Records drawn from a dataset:
....
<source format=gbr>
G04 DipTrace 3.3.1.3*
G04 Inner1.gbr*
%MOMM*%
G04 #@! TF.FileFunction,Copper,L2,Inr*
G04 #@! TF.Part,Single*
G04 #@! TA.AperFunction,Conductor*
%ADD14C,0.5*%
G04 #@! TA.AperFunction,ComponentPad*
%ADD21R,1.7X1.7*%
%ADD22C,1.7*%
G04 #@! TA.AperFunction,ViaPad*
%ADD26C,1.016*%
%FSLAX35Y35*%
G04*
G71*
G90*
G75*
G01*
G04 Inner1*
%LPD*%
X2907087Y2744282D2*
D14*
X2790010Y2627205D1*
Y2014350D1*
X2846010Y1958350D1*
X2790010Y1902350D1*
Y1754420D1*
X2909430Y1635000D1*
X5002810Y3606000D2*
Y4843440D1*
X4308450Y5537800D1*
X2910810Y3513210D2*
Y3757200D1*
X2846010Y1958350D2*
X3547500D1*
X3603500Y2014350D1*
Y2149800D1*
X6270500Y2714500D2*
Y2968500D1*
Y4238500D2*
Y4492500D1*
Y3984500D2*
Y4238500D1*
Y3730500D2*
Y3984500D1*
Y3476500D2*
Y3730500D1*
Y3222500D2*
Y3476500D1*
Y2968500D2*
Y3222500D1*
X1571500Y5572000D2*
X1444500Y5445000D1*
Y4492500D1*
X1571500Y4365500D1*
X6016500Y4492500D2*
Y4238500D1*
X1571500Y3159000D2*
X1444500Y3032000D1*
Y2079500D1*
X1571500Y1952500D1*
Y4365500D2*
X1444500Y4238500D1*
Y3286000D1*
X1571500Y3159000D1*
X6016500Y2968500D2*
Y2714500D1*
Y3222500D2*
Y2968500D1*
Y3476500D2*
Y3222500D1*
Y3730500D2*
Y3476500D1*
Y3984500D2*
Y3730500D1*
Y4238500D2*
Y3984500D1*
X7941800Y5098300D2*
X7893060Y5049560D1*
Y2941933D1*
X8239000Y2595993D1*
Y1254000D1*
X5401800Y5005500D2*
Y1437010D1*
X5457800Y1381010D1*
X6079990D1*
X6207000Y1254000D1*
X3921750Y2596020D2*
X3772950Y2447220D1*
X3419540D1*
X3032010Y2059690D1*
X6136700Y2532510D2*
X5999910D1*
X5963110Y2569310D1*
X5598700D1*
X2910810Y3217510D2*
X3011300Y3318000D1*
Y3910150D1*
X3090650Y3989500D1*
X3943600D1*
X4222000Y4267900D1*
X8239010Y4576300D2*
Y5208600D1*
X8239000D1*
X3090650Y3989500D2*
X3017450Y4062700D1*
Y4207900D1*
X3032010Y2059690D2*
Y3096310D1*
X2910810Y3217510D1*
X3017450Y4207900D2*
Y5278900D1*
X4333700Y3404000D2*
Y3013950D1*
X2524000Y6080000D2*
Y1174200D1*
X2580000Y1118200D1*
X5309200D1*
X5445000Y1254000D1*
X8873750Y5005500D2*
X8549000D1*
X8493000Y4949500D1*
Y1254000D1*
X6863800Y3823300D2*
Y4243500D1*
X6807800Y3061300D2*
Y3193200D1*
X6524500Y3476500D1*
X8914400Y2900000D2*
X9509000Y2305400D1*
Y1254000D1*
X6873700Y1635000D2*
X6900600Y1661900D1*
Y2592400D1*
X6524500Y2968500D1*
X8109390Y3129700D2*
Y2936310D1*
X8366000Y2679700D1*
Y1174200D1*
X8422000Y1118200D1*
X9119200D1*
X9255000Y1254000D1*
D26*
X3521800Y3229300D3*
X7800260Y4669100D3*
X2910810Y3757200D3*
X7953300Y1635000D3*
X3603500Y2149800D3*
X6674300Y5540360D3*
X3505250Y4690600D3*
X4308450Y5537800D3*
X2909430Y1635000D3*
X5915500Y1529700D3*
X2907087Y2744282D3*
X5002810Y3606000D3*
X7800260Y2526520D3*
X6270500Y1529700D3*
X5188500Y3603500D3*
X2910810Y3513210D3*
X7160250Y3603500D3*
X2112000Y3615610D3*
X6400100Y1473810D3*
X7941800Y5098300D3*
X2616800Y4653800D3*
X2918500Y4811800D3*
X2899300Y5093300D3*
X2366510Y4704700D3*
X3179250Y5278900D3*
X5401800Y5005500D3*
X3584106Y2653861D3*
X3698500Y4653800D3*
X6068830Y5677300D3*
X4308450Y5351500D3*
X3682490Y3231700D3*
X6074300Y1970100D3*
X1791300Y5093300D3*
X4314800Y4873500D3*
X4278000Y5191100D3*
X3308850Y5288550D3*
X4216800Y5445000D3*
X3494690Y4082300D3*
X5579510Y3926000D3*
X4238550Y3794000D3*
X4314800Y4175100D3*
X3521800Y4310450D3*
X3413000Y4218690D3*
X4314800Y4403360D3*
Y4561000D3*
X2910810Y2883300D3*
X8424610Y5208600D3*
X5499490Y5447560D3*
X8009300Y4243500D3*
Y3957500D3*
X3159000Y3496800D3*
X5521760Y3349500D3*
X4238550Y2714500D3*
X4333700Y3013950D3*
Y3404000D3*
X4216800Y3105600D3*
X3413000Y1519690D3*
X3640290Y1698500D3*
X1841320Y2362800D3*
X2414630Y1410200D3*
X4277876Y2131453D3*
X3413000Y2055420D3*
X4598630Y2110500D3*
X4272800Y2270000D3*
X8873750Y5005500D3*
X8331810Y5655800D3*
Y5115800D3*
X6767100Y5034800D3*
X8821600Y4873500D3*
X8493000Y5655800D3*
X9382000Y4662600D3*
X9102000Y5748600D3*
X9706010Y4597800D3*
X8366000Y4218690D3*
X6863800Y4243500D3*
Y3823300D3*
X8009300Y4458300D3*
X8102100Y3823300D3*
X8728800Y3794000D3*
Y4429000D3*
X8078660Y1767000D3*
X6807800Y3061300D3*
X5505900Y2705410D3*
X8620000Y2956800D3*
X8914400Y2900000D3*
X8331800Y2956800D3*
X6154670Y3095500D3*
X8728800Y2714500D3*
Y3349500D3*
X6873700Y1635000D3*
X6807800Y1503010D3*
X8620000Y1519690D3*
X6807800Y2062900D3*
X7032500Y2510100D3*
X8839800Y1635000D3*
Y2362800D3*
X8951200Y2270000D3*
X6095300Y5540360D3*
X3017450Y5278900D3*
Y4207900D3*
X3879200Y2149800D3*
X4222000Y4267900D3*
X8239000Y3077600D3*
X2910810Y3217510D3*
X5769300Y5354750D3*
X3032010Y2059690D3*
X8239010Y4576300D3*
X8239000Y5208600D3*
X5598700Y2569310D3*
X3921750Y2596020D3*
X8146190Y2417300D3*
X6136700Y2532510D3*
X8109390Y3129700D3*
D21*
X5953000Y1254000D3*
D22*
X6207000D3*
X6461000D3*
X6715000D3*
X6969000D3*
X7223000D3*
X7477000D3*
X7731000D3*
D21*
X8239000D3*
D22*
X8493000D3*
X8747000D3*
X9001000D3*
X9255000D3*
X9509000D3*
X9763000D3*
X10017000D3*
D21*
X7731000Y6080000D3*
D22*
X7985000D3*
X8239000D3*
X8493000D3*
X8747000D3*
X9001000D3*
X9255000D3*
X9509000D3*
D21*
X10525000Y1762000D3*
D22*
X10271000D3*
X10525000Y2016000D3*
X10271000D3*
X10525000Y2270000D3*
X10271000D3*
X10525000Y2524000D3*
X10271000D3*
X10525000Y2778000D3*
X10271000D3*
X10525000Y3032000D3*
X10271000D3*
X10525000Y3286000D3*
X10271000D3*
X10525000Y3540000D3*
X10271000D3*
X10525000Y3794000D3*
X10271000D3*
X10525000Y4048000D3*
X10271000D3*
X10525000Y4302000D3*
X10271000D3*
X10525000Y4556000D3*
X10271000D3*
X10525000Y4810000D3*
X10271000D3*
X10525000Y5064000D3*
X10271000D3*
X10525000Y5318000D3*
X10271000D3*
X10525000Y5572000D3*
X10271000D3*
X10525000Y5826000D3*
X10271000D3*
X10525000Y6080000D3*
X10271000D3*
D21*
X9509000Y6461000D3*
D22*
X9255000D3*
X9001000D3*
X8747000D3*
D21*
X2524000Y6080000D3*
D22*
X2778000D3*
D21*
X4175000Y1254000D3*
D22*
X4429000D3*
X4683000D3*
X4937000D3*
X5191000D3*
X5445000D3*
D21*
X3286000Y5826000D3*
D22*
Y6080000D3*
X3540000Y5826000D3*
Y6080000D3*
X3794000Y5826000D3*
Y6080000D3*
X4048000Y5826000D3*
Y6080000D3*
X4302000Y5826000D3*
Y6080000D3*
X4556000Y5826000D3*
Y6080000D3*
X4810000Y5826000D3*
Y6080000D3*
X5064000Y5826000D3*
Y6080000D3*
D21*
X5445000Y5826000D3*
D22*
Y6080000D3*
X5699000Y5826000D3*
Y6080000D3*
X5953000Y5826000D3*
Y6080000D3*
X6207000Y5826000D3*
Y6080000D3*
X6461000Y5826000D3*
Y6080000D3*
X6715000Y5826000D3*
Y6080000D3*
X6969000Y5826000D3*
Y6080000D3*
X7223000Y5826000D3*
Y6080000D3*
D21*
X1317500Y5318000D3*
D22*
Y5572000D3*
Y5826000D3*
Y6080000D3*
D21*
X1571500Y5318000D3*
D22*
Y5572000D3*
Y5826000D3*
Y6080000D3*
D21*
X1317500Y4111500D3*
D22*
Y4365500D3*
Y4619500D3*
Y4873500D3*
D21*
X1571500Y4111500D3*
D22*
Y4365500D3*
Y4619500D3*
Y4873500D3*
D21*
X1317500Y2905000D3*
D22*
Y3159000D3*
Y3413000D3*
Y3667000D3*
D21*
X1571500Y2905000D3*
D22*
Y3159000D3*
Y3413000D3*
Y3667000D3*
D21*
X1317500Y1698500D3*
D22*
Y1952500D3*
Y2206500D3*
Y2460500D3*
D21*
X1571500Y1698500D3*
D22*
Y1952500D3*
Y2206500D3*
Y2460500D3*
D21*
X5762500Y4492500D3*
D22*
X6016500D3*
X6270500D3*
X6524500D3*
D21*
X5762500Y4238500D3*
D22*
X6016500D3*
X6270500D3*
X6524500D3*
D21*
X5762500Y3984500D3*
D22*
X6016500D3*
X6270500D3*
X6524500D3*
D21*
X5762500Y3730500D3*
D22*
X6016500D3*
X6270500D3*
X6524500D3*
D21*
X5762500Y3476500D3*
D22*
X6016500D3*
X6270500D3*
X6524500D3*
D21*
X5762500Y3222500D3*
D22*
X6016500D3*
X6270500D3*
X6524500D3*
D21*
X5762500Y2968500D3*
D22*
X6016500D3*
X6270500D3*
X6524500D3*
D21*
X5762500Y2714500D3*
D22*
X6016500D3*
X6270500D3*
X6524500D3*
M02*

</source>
....
• AIM OF THE EXERCISE: Print exactly the lines above, between the one holding "X5598700D1*" and the one holding "Y3013950D1*", inclusive, and nothing besides.

• EXERCISE SOLUTION:
X5598700D1*
X2910810Y3217510D2*
X3011300Y3318000D1*
Y3910150D1*
X3090650Y3989500D1*
X3943600D1*
X4222000Y4267900D1*
X8239010Y4576300D2*
Y5208600D1*
X8239000D1*
X3090650Y3989500D2*
X3017450Y4062700D1*
Y4207900D1*
X3032010Y2059690D2*
Y3096310D1*
X2910810Y3217510D1*
X3017450Y4207900D2*
Y5278900D1*
X4333700Y3404000D2*
Y3013950D1*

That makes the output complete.